[Start of section]
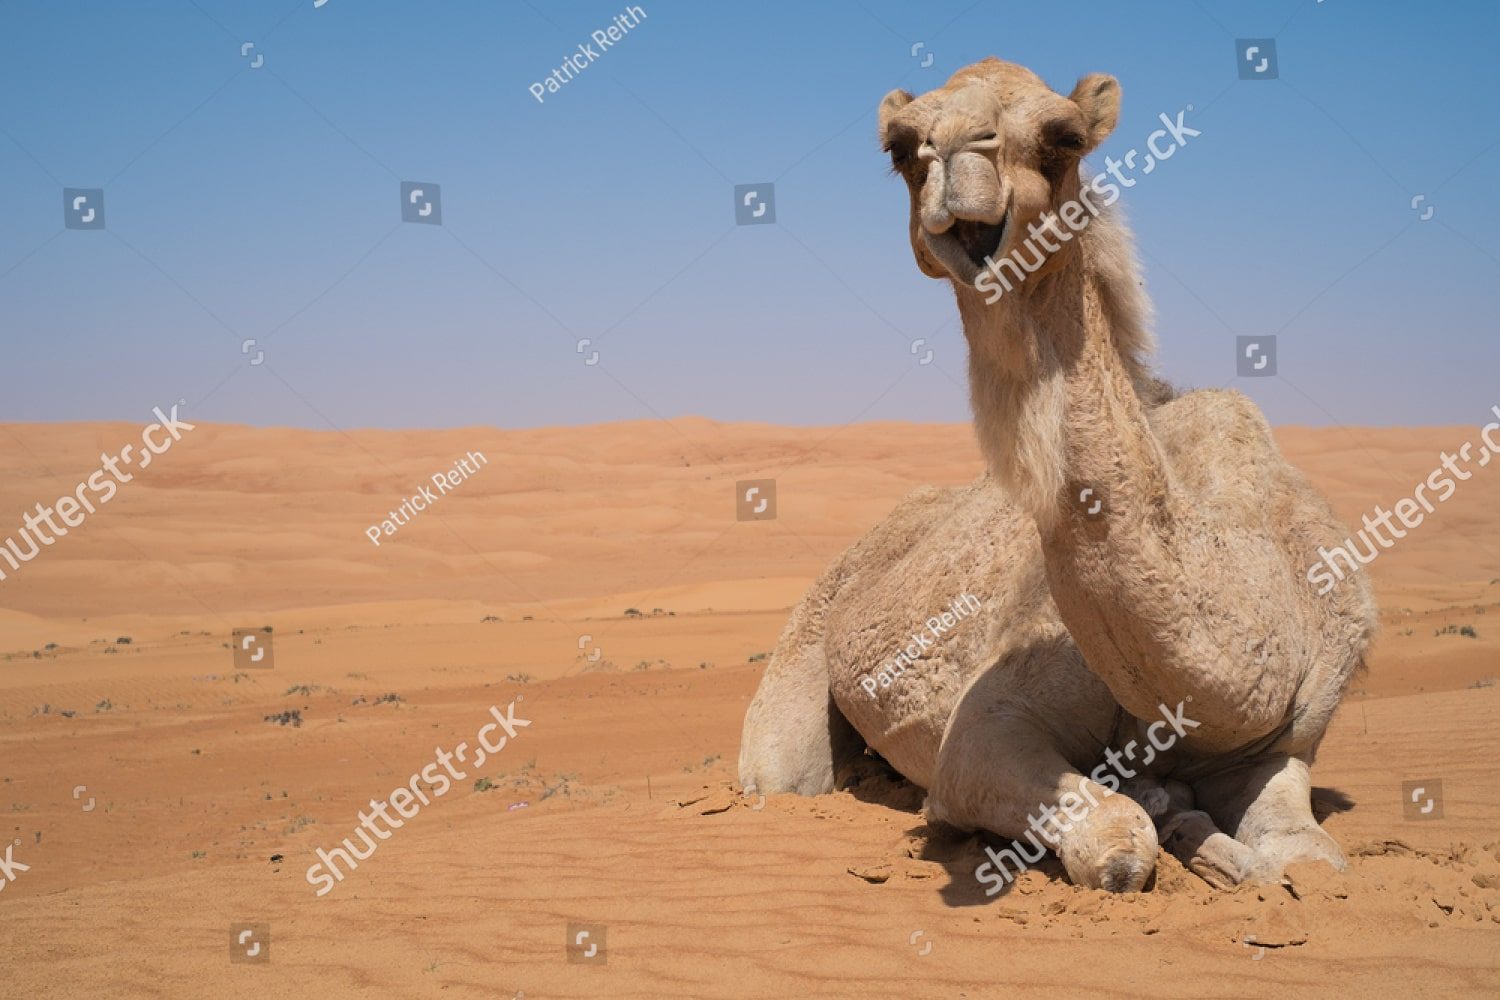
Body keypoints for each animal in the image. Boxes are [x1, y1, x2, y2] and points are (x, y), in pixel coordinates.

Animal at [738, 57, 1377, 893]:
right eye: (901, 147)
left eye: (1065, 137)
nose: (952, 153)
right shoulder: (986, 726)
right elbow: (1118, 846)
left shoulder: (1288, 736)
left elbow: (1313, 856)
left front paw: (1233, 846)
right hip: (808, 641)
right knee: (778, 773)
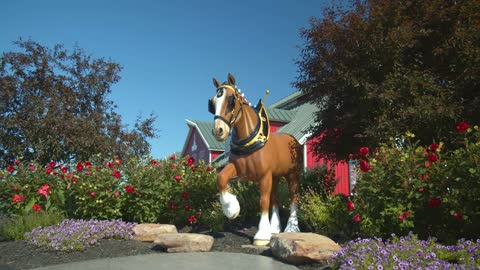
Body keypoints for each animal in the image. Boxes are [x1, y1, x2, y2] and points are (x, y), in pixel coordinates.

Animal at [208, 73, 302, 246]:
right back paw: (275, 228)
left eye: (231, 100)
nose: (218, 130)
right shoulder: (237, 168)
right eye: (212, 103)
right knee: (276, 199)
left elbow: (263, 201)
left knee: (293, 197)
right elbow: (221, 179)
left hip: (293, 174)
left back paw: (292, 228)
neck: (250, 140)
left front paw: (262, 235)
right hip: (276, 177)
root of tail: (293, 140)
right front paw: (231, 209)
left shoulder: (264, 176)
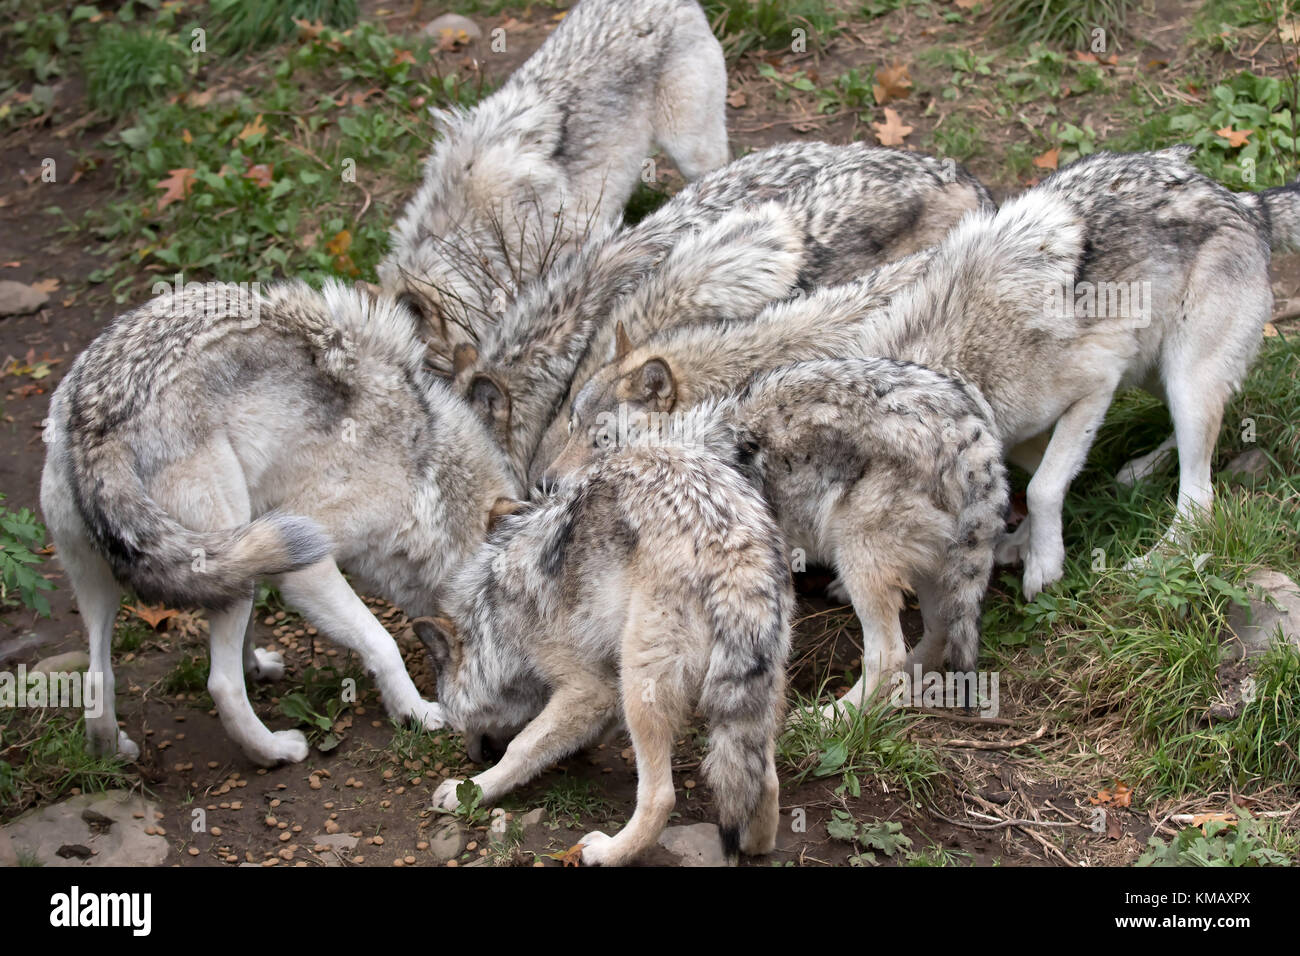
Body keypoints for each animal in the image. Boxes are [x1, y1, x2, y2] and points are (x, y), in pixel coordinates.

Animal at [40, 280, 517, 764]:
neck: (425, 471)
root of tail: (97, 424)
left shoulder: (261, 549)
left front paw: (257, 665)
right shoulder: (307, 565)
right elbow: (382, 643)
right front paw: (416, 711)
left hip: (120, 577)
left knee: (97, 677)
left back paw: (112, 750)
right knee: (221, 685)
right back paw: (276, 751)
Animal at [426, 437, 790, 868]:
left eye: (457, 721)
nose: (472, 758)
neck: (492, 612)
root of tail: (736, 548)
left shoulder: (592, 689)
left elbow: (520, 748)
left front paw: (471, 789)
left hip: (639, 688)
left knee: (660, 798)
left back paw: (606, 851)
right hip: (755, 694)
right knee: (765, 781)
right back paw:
[End of section]
=== WHAT TO PRODUCE ===
Output the data exactly as it appears. The pictures do not belong in it.

=== REPLY ===
Body keypoints for each animal in the image. Boxes are [x1, y1, x2, y2] and points are (x, y), in pixel coordinates.

Animal at [738, 57, 1377, 893]:
right eye: (901, 147)
left eye: (1065, 137)
nose: (952, 153)
right shoulder: (986, 726)
right elbow: (1118, 846)
left shoulder: (1288, 736)
left elbow: (1313, 856)
left front paw: (1233, 846)
right hip: (808, 641)
right knee: (778, 773)
Body keypoints for each animal in the image. Boxes are [x1, y1, x2, y2] and points are (x, y), in pixel coordinates.

Animal at [208, 73, 302, 246]:
right back paw: (275, 228)
left eye: (231, 100)
nose: (218, 130)
right shoulder: (237, 168)
right eye: (212, 103)
right knee: (276, 199)
left elbow: (263, 201)
left knee: (293, 197)
right elbow: (221, 179)
left hip: (293, 174)
left back paw: (292, 228)
neck: (250, 140)
left front paw: (262, 235)
right hip: (276, 177)
root of tail: (293, 140)
right front paw: (231, 209)
left shoulder: (264, 176)
Body keypoints for each animal in the image. Boxes are [x1, y1, x2, y2] and points are (x, y), in pixel coordinates.

Animal at [40, 280, 517, 764]:
neck: (425, 471)
root of tail: (97, 424)
left shoulder: (261, 549)
left front paw: (257, 665)
right shoulder: (307, 565)
right elbow: (382, 643)
right front paw: (416, 711)
left hip: (120, 577)
left knee: (97, 677)
left back paw: (112, 750)
right knee: (221, 685)
right back paw: (276, 751)
Animal at [426, 437, 790, 868]:
left eye: (457, 721)
nose: (472, 758)
neck: (492, 612)
root of tail: (736, 548)
left shoulder: (592, 689)
left elbow: (520, 748)
left front paw: (471, 789)
left hip: (639, 688)
left knee: (660, 798)
left back paw: (606, 851)
right hip: (755, 694)
right knee: (765, 781)
right back paw:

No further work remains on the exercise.